Work request: Scan the records for "jede" and copy each line that contains it.

══ Data for the task ══

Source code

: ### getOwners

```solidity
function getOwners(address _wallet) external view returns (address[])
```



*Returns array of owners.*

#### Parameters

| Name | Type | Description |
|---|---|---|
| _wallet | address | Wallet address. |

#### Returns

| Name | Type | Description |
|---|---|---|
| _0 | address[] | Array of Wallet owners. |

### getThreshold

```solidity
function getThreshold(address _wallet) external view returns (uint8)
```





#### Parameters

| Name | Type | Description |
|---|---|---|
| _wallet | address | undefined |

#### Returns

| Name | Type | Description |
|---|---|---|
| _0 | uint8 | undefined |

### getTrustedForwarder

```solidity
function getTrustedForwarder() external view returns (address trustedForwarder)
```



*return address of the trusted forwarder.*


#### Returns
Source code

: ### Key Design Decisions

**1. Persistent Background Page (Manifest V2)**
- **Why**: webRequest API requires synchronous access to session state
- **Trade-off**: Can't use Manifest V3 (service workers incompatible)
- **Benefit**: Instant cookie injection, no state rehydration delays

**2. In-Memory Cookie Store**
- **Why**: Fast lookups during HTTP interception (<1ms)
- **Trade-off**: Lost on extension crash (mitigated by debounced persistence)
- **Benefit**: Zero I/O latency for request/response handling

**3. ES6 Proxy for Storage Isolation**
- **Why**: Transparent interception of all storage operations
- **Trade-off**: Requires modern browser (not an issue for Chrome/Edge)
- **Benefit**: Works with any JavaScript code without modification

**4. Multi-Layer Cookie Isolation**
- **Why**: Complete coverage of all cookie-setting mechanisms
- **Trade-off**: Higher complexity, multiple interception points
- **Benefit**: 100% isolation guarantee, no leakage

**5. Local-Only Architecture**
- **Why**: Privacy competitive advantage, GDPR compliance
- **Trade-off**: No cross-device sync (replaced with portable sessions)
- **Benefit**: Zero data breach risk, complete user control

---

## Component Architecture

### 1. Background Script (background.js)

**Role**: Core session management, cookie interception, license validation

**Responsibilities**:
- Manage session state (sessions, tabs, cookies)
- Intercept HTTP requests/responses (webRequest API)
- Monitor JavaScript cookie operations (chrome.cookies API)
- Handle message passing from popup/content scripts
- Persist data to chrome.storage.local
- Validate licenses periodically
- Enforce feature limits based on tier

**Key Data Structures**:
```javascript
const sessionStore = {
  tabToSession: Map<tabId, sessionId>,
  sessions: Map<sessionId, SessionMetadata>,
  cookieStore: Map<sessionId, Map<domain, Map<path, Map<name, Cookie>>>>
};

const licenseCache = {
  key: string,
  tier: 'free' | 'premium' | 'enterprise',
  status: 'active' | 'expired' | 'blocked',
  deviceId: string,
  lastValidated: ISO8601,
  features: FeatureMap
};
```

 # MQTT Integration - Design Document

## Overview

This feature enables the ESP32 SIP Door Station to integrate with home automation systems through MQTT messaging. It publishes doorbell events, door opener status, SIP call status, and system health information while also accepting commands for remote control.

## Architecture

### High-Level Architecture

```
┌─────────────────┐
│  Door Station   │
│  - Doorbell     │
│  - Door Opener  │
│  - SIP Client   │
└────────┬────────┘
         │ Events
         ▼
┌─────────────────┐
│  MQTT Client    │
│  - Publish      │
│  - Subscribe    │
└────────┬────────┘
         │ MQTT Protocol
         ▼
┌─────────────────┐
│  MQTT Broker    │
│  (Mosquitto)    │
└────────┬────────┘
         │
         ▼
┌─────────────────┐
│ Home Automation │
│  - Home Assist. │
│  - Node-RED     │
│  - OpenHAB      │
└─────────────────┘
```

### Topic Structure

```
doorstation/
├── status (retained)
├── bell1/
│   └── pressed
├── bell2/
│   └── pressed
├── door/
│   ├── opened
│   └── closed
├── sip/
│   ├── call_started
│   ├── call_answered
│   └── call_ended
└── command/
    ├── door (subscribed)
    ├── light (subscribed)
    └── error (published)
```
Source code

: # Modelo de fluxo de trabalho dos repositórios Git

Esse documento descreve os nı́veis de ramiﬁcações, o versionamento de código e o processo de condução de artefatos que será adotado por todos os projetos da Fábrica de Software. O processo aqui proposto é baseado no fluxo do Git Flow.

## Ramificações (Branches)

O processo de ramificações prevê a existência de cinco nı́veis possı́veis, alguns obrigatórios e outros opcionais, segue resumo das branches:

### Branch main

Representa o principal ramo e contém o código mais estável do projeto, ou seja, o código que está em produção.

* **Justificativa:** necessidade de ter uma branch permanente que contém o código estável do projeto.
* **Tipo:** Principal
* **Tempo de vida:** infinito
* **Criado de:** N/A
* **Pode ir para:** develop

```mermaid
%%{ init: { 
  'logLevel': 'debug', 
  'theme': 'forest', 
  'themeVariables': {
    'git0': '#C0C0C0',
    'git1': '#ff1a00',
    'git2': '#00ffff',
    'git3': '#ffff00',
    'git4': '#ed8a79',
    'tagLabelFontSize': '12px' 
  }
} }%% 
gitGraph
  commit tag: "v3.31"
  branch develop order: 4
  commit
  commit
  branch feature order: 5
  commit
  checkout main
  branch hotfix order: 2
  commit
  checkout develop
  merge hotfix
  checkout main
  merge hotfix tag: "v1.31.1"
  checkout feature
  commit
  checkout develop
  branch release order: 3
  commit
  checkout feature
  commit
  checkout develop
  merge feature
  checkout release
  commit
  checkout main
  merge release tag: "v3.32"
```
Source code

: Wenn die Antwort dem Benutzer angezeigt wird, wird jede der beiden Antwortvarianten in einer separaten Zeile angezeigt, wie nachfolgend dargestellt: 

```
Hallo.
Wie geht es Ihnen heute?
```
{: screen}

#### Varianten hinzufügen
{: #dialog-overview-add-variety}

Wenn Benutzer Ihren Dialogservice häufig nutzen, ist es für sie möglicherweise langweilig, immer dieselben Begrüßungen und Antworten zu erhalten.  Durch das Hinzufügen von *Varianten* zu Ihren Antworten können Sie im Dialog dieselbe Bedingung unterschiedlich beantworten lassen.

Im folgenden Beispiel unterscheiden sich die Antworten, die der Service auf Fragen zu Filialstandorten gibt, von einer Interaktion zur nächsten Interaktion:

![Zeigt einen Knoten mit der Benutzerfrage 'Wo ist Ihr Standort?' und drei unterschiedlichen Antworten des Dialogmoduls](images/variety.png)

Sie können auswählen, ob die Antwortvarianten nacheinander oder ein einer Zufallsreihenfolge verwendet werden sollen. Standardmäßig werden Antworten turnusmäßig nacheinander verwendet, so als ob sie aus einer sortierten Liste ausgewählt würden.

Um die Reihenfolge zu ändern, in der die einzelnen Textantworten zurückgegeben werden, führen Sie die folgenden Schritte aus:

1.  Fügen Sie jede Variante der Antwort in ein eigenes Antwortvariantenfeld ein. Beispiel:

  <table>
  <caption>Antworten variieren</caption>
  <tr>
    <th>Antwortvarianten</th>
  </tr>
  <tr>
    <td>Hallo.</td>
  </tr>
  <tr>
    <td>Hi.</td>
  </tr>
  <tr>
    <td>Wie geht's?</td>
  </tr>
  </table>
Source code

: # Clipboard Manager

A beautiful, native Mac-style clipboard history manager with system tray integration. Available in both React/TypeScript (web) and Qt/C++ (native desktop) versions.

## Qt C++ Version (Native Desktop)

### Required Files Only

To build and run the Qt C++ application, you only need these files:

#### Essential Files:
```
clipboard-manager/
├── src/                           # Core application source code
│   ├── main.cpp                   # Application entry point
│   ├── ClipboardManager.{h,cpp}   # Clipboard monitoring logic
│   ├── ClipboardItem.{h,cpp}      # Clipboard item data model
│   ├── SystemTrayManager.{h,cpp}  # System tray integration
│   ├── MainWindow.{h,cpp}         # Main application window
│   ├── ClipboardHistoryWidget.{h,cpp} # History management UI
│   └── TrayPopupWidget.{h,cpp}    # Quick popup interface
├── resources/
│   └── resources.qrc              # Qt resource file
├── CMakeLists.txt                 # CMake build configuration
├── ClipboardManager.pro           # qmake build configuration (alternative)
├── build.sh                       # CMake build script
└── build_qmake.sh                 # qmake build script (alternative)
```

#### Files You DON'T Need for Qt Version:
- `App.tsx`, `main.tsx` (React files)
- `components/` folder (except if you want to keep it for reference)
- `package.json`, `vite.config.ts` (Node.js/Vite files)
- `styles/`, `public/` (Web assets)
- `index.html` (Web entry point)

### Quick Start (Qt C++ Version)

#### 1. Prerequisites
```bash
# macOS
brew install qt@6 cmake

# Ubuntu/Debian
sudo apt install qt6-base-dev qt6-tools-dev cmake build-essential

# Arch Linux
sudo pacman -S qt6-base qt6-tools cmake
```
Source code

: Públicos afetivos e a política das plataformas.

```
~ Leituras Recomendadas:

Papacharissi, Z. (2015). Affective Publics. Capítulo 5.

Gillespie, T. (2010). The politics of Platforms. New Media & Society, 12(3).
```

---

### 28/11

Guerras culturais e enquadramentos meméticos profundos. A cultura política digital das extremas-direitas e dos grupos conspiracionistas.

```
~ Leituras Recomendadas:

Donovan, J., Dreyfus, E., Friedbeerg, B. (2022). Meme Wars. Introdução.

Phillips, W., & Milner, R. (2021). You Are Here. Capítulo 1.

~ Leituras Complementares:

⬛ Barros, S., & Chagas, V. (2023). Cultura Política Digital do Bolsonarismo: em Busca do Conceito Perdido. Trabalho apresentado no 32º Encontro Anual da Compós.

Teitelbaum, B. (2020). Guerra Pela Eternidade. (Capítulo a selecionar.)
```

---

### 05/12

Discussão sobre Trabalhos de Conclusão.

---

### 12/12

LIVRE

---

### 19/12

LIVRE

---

═══

Task response:
: Wenn die Antwort dem Benutzer angezeigt wird, wird jede der beiden Antwortvarianten in einer separaten Zeile angezeigt, wie nachfolgend dargestellt: 
1.  Fügen Sie jede Variante der Antwort in ein eigenes Antwortvariantenfeld ein. Beispiel:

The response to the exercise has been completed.